Да, в большинстве городов в моей выборке работа с местной историей строится на соотнесении себя с имперской историей — и это именно та самая провинциальность, про бытование, визуализация мифа «России-которую-мы-потеряли». Но возьмем, например, муниципальный музей «Старой аптеки» в Туле, который рассказывает прекрасную историю о знаменитом местном немце-аптекаре, условиях его работы в русской провинции и аптекарском деле в целом. Экспозиция строится на представлении о немце как типовой для русской провинции фигуре в аптекарском деле. Там рассказывается история семьи, в том числе и после отъезда потомков из России, включая участие во Второй мировой в частях СС. Нет, никаких моральных выводов из этого не делается — есть только представление определенного сюжета истории, это представление посетителю инаковости прошлого.

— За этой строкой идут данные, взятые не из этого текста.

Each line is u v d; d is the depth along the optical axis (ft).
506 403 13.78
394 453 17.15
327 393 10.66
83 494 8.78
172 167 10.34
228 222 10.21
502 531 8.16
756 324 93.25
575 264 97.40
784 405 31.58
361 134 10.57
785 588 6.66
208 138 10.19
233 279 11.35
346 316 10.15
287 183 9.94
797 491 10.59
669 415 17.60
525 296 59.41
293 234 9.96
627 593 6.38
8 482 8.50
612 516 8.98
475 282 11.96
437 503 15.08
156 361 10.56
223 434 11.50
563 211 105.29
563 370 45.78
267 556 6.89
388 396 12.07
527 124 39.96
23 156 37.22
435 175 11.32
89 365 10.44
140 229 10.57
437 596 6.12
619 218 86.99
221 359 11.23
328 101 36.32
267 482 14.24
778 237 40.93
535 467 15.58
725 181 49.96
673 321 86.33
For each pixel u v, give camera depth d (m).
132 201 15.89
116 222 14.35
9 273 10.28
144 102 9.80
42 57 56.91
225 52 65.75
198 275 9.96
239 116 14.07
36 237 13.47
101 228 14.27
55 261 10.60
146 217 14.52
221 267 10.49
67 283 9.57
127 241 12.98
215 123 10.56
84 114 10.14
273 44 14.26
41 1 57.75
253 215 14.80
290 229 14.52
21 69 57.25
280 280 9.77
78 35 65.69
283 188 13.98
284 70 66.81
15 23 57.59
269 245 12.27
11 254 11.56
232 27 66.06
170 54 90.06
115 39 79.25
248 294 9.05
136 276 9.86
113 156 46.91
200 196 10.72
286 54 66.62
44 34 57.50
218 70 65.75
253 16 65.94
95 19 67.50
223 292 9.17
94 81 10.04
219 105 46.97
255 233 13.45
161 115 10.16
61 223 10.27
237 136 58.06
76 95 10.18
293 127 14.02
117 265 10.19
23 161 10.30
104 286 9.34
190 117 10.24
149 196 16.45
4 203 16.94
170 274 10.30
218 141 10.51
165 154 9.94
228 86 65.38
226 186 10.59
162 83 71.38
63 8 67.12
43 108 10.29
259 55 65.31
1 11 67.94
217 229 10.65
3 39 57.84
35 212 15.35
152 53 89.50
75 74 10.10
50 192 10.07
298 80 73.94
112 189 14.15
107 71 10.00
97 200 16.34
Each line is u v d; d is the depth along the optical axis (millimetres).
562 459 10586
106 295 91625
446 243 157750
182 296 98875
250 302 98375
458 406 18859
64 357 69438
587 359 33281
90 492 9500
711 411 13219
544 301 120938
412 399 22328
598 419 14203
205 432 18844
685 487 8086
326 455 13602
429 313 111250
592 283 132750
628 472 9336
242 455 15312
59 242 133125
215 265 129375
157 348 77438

В экспозиции музея «Старой аптеки» в Туле рассказывается история немецкой семьи, в том числе и после отъезда потомков из России, включая участие во Второй мировой в частях СС. Никаких моральных выводов из этого не делается — есть только представление определенного сюжета истории. Фото: tiam-tula.ru.
Потому можно, конечно, говорить: «Есть тенденция сведения регионального к общероссийскому», но есть и иное. И мне важно донести до читателя, что вообще работа с местным прошлым — это более широкий процесс, нежели он видится из столицы, особенно когда мы пытаемся все это процеживать сквозь политизированные категории.
— А вот насчет федерального дискурса: вы в процессе исследования увидели в нем какую-то цельность? Или это чистая эклектика?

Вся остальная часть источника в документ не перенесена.